Median absolute deviation (MAD) and SD of different distributions

Question

For normally distributed data, the standard deviation $\sigma$ and the median absolute deviation $\text{MAD}$ are related by:

$\sigma=\Phi^{-1}(3/4)\cdot \text{MAD}\approx1.4826\cdot\text{MAD},$

where $\Phi()$ is the cumulative distribution function for the standard normal distribution.

Is there any similar relation for other distributions?

Answer 1

For any given distribution with density $f(x;\theta)$, the median absolute deviation is given by $\text{MAD}_\theta=G^{-1}_\theta(1/2)$ where $G_\theta$ is the cdf of $|X-\text{MED}_\theta|$ and $\text{MED}_\theta=F^{-1}_\theta(1/2)$ where $F_\theta$ is the cdf of $X$.

1. In cases when $\theta=\sigma$, i.e., when the standard deviation is the only parameter, $\text{MAD}_\theta$ is therefore a deterministic function of $\sigma$.
2. In cases when $\theta=(\mu,\sigma)$ and $\mu$ is a location parameter, i.e., when $$f(x;\theta)=g(\{x-\mu\}/\sigma)/\sigma$$ Then the distribution of $|X-\text{MED}_\theta|$ is the same as the distribution of $|\{X-\mu\}-\{\text{MED}_\theta-\mu\}|$, and hence is independent from $\mu$. Therefore $G_\theta$ only depends on $\sigma$ and $\text{MAD}_\theta$ is again a deterministic function of $\sigma$.

Answer 2

To address the question in comments:

I would like to know if there is a possible range of values of the constant

(I assume the question is intended to be about the median deviation from median.)

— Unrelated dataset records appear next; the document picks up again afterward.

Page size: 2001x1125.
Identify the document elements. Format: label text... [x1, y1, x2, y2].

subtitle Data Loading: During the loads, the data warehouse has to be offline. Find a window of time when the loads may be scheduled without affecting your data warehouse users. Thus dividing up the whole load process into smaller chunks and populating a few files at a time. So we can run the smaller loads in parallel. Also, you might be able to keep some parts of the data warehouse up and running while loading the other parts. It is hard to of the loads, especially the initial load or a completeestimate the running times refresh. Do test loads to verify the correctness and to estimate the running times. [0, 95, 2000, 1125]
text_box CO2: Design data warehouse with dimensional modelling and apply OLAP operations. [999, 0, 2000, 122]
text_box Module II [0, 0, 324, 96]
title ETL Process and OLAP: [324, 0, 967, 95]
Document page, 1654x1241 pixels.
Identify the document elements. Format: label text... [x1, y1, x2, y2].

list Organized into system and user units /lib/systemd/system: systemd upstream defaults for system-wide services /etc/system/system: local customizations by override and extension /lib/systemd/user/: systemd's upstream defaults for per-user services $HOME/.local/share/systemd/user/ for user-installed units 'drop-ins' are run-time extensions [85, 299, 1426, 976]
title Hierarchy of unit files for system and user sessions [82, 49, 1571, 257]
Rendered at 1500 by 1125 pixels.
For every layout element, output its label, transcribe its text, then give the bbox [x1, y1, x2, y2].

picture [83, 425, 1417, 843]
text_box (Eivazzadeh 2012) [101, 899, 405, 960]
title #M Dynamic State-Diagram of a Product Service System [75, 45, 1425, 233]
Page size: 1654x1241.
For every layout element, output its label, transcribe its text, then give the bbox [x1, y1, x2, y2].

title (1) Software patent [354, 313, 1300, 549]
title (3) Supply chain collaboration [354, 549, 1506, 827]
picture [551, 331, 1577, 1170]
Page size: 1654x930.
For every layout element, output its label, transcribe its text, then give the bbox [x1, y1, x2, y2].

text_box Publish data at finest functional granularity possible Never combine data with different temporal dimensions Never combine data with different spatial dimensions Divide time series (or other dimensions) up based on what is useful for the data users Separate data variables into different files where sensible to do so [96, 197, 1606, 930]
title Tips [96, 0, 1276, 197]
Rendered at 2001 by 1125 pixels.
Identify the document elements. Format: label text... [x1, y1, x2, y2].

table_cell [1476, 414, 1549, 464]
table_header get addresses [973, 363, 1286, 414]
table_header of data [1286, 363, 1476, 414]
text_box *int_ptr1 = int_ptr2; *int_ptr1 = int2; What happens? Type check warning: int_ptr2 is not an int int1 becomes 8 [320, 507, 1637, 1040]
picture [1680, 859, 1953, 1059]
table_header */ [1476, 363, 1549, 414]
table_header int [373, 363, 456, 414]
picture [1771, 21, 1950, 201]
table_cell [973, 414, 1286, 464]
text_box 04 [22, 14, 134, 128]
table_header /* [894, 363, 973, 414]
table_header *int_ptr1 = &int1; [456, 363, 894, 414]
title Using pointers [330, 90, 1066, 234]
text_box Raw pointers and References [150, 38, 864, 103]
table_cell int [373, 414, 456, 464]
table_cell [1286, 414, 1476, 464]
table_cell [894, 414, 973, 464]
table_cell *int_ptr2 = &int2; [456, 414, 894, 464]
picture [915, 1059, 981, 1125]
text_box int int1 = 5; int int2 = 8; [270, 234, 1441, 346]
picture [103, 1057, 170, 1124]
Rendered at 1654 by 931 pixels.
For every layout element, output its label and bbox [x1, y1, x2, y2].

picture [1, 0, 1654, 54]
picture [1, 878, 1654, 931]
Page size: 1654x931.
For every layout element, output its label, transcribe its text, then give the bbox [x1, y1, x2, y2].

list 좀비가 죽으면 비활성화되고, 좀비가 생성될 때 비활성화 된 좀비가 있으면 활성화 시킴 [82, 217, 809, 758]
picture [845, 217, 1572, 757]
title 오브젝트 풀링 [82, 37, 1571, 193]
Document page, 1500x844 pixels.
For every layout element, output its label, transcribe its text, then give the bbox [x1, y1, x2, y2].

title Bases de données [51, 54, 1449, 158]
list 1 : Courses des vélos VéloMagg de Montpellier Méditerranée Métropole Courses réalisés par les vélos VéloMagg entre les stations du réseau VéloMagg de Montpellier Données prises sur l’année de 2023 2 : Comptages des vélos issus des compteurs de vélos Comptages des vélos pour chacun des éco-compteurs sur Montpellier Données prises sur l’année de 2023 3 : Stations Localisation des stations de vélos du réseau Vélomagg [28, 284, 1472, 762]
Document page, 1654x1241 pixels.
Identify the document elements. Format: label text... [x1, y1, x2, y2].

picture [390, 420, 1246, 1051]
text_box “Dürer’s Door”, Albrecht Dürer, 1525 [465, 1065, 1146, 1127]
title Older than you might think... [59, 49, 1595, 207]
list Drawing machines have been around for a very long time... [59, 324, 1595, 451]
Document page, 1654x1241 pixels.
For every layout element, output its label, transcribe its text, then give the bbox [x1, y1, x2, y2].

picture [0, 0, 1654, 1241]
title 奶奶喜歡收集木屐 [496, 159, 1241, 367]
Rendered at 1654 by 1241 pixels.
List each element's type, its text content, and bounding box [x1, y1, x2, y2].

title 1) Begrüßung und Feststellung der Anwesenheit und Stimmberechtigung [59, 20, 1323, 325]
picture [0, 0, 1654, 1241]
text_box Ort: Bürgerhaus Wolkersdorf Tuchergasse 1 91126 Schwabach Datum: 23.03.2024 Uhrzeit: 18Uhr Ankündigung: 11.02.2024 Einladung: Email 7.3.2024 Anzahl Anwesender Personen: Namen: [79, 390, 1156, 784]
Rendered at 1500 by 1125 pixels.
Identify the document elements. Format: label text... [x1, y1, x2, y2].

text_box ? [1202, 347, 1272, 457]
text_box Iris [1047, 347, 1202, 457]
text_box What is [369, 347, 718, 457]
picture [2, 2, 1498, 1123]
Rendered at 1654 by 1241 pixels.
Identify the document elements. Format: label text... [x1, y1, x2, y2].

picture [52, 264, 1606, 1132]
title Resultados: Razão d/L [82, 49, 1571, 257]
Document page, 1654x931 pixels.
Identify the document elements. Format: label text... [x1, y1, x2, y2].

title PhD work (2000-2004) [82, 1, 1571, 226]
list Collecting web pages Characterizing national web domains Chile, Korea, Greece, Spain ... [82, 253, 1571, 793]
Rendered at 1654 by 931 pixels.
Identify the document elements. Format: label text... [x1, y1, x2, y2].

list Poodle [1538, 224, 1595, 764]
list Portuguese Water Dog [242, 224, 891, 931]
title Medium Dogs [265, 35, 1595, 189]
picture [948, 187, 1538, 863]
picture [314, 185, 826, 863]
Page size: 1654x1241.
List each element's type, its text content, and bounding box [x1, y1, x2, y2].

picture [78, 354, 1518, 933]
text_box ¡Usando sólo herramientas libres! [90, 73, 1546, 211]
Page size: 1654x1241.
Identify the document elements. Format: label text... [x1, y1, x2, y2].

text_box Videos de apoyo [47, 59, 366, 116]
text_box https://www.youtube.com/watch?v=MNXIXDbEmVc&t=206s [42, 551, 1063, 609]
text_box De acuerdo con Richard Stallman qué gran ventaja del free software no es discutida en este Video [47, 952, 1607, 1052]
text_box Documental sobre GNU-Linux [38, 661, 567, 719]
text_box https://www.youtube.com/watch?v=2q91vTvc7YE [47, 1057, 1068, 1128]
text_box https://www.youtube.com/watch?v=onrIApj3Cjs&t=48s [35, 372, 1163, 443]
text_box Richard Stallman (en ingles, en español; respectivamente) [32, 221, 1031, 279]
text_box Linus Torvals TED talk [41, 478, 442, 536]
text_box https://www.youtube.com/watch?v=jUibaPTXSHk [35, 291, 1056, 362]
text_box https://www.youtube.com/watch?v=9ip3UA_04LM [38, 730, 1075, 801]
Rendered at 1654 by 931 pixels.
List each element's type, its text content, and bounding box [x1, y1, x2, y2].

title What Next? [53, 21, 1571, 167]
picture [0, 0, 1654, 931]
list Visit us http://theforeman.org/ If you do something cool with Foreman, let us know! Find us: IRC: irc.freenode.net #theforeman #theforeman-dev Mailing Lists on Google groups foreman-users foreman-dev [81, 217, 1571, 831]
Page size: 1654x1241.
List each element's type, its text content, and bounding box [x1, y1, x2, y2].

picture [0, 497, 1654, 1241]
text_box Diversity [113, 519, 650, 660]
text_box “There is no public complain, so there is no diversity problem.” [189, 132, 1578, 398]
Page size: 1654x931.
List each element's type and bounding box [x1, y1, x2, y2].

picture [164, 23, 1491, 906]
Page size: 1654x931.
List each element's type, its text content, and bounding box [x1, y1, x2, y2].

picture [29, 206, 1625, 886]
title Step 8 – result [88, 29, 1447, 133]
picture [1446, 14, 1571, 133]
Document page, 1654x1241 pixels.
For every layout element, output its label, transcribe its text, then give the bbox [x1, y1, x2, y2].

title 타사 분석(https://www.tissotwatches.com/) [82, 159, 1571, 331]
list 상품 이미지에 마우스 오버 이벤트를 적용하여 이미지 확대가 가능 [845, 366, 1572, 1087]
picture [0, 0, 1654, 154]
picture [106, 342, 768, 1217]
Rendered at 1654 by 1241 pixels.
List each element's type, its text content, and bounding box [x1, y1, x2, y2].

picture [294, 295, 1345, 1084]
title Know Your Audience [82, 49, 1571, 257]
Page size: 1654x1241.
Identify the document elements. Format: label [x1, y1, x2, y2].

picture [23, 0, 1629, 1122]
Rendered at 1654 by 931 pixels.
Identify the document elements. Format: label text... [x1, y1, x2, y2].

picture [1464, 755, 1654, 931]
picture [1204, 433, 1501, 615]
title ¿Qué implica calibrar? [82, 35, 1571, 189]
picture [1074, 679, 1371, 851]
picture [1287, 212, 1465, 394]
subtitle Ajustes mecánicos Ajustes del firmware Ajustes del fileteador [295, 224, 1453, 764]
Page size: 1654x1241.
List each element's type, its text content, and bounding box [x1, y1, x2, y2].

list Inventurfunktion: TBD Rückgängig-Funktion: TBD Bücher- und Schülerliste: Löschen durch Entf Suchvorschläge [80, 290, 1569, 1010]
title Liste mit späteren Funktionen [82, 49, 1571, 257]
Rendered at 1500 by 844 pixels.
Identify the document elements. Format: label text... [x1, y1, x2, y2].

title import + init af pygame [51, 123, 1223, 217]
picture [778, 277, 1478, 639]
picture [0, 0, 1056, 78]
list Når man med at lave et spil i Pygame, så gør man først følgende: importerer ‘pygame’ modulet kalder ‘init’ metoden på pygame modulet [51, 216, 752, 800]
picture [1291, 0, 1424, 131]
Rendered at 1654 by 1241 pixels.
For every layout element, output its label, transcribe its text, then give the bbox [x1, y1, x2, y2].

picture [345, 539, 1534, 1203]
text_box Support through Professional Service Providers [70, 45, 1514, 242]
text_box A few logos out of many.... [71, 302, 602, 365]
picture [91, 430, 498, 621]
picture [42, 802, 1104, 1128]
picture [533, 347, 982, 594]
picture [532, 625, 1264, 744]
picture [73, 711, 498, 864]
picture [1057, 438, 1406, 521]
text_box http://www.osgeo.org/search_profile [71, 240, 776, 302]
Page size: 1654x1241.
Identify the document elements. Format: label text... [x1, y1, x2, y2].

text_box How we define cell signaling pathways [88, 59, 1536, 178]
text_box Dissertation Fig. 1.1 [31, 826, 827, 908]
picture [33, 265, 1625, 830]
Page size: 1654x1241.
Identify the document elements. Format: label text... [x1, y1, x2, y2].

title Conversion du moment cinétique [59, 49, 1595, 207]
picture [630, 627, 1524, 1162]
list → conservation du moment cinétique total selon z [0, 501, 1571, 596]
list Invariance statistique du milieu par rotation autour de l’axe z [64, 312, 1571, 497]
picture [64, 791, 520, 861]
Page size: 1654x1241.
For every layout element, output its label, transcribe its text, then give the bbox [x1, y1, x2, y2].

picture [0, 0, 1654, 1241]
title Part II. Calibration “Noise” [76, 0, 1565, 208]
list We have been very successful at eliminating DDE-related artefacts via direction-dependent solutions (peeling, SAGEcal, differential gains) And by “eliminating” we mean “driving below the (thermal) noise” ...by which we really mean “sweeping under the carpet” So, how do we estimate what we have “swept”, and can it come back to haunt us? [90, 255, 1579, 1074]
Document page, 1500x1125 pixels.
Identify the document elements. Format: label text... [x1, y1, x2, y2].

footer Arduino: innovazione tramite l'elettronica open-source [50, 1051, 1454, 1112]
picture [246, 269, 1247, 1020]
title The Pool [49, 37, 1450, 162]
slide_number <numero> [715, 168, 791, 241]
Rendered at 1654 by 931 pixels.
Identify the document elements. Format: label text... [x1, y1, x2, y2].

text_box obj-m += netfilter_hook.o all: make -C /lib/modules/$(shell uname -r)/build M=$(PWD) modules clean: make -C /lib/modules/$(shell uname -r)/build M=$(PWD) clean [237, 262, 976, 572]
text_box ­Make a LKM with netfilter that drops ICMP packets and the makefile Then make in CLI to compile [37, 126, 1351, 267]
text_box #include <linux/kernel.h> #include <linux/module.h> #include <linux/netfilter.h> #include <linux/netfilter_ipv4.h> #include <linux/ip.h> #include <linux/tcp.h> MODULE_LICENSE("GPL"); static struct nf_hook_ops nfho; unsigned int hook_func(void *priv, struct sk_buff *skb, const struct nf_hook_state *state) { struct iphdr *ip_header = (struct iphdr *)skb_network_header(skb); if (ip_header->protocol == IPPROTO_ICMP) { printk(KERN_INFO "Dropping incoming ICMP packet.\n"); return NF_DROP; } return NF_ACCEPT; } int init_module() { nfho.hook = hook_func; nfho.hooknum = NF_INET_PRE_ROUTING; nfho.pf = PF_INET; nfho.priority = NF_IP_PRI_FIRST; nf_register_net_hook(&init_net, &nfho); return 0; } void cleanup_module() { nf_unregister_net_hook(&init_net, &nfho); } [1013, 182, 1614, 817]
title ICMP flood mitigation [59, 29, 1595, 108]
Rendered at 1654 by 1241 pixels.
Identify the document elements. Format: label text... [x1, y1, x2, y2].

1. The ratio of SD to MAD can be made arbitrarily large.

   Take some distribution with a given ratio of SD to MAD. Hold the middle $50\%+\epsilon$ of the distribution fixed (which means MAD is unchanged). Move the tails out further. SD increases. Keep moving it beyond any given finite bound.

2. The ratio of SD to MAD can easily be made as near to $\sqrt{\frac{1}{2}}$ as desired by (for example) putting $25\%+\epsilon$ at $\pm 1$ and $50\%-2\epsilon$ at 0.

   I think that would be as small as it goes.